Lupin remains active in the Order of the Phoenix throughout the year. Loyalists with the wizarding wireless hear him run the casualty reports section on the pirate radio station Potterwatch under the pseudonym of Romulus, a tribute to the twins Romulus and Remus who were raised by wolves. Months later, Tonks gives birth to a healthy baby boy named Teddy Lupin, who demonstrates Metamorphmagus tendencies instead of lycanthropy, and Lupin meets up with Harry to reconcile with him, naming him his son's godfather.

Lupin commands a group of defenders on the school grounds during the Battle of Hogwarts and is last mentioned to be duelling Antonin Dolohov. Both Lupin and Tonks die in combat, killed by Dolohov and Bellatrix Lestrange, respectively, leaving Teddy an orphan with Harry Potter as his godfather and Andromeda Tonks as his guardian. J. K. Rowling has since stated that she originally intended for both Lupin and Tonks to survive.

When Harry uses the Resurrection Stone, a younger-looking Lupin, along with Sirius, James, and Lily accompany Harry through the Forbidden Forest as he approaches Voldemort and an apparently imminent death. Harry apologizes to them all for their deaths, most especially to Lupin, for he would no longer have a chance to raise his son. Lupin tells Harry that he is sorry too, but also that his son will know what his father died for – a world in which his son would lead a happier life – and hopes that he will understand. The four spectres ward off Dementors as they travel through the forest, much like Patronuses, and are invisible to all but Harry. They disappear when Harry drops the Resurrection Stone as he goes to face the Dark Lord.

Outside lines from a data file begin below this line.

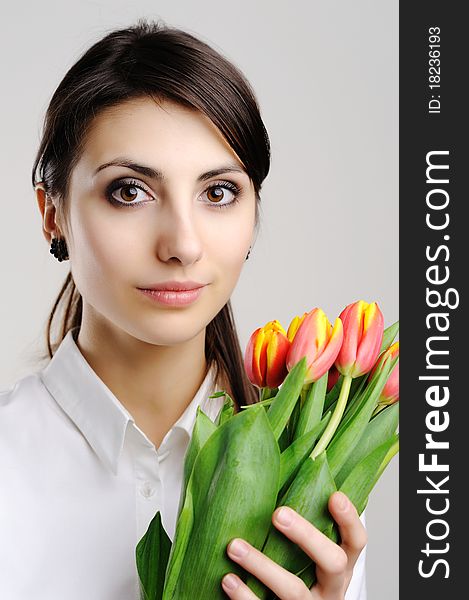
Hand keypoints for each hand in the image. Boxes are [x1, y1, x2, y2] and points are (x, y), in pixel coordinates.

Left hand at [221, 491, 366, 598]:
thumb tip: (280, 466)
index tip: (334, 495)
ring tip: (234, 546)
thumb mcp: (311, 553)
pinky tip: (228, 579)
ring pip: (294, 591)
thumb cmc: (298, 572)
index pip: (356, 540)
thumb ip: (304, 520)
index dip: (349, 519)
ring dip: (262, 566)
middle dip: (306, 536)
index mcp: (341, 564)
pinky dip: (245, 597)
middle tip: (278, 514)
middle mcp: (332, 588)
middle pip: (331, 562)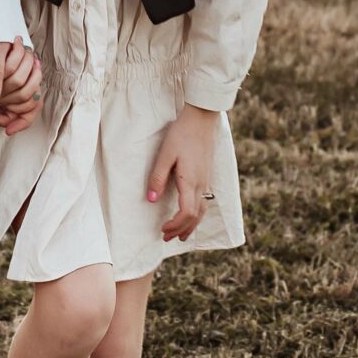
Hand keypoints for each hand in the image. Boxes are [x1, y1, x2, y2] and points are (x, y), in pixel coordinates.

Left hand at [148, 104, 216, 240]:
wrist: (202, 119)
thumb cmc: (182, 134)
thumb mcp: (165, 154)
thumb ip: (157, 178)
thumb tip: (150, 200)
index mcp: (190, 181)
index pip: (186, 213)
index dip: (175, 225)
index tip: (162, 230)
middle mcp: (201, 184)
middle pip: (195, 216)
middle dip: (181, 230)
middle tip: (167, 238)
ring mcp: (206, 180)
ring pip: (202, 210)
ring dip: (191, 225)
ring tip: (181, 234)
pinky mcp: (207, 175)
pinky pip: (205, 202)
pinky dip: (197, 214)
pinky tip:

Rowling stated in an interview that Lupin and Tonks died to compensate for the last-minute reprieve she gave to Arthur Weasley when he survived a would-have-been fatal attack in Harry Potter and the Order of the Phoenix.
Rowling also stated that it was Antonin Dolohov who killed him.

==Portrayal in films==
Lupin is portrayed by David Thewlis in the Harry Potter films. The director of Prisoner of Azkaban, Alfonso Cuaron, said Thewlis was his first choice to play the role of Lupin. Thewlis had earlier auditioned for the role of Professor Quirrell in Harry Potter and the Philosopher's Stone but lost out to Ian Hart, who in turn encouraged Thewlis to take the role of Lupin. Thewlis appears as Lupin in Harry Potter and the Prisoner of Azkaban, Harry Potter and the Order of the Phoenix, Harry Potter and the Half-Blood Prince, Harry Potter and the Deathly Hallows – Part 1, and finally in Harry Potter and the Deathly Hallows – Part 2. A teenaged version of Lupin briefly appears in Order of the Phoenix played by James Utechin during Snape's memories.

==Reception==
Lupin's death during the Battle of Hogwarts during Harry Potter and the Deathly Hallows has been described as one of the most emotional deaths of the series. J.K. Rowling apologised for killing the character in the years following.